Reviews

Australia

1

Luhrmann’s outdoor opus still feels theatrical…

Let’s talk turkey. Is director Baz Luhrmann’s lovingly-crafted and famously overcooked Outback epic just a lavish portion of Twizzlers? And will this DVD enlighten you about the gap between his muchtouted vision and his movie? Or why Nicole Kidman’s forehead is about as mobile as Uluru? Nay, nay, and thrice nay…

Australia isn’t a dud: it’s a fascinating high-stakes misfire, a movie-mad movie that wraps together Luhrmann’s love of Hollywood cinema with his love of Australia in one big, shiny, highly artificial parcel.

The results are occasionally breathtaking (glorious Northern Territory landscapes, a heartstopping cattle stampede) and frequently over-ambitious (the bombing of Darwin stretches both the movie and the viewer’s patience). And when it comes to the stilted central romance between Kidman’s prissy Anglo-aristocrat and Hugh Jackman’s stereotypically rugged cattle-drover, Australia is sometimes downright embarrassing. Especially since Kidman seems to have swapped her Oscar-winning acting chops for a Stars In Their Eyesstyle Katharine Hepburn impersonation.

So, curious about why Luhrmann stylishly but fatally shoehorned together an Outback love story, cattle-drive, war flick and the Aboriginal history of the ‘Stolen Generations’? Or why the cast whistle ‘Somewhere Over The Rainbow’ endlessly? Alas, you’ll find no answers here. This near-barebones release (just two deleted scenes as extras, against the 10 featurettes on the Blu-ray version) has no chat-track. Even if they’re understandably hoarding goodies for the Special Edition, this seems a tad harsh.

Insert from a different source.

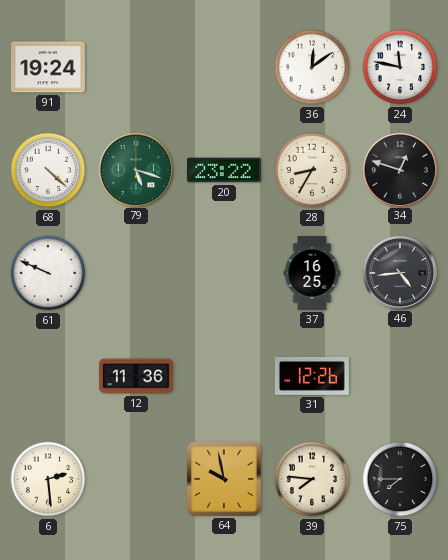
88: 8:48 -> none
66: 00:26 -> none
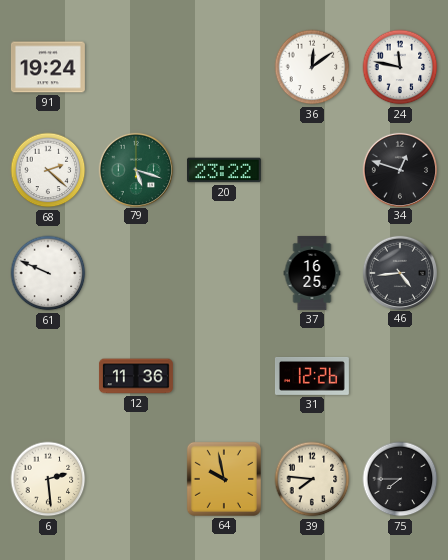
68: 4:22 -> 2:22
28: 8:35 -> none
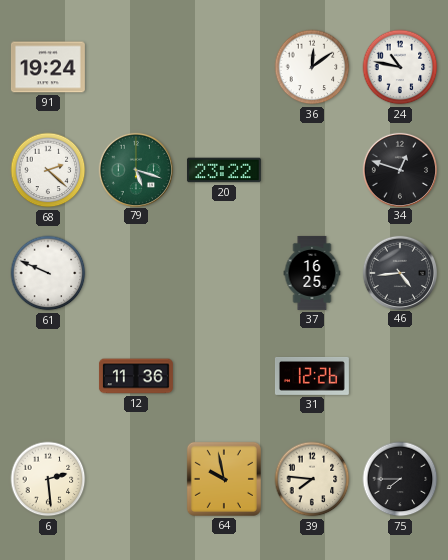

Luhrmann talks a good movie, even when he hasn’t made one, and for lovers of his ‘Red Curtain Trilogy’, Australia is a film full of intriguing questions that we’d like answered. Why, for example, is the opening section a frantic, comic dash full of barbrawls and kangaroo-killing, which sits so oddly with a mystical, but curiously involving subplot in which urchin narrator Nullah uses the sacred magic of King George, his Aboriginal grandfather?

At a guess, Luhrmann couldn’t hold back his love of the unabashedly theatrical (his pistol-packing Romeo + Juliet, the velvety kitsch of Moulin Rouge!) – which chafes against the earthy, outdoor epic he’s attempting. You can see what he’s after in the naked homages to The African Queen, Red River and Lawrence Of Arabia, but the big-themes-and-wide spaces don’t gel here as in their illustrious predecessors.

Still, Australia gives it a damn good shot and even when its genres and ill-matched stars collide like bumper cars, its failings are in trying to do too much, not too little. The same generosity of spirit is notably lacking in the standard DVD, which inexplicably short-changes a bighearted movie with a small-minded presentation.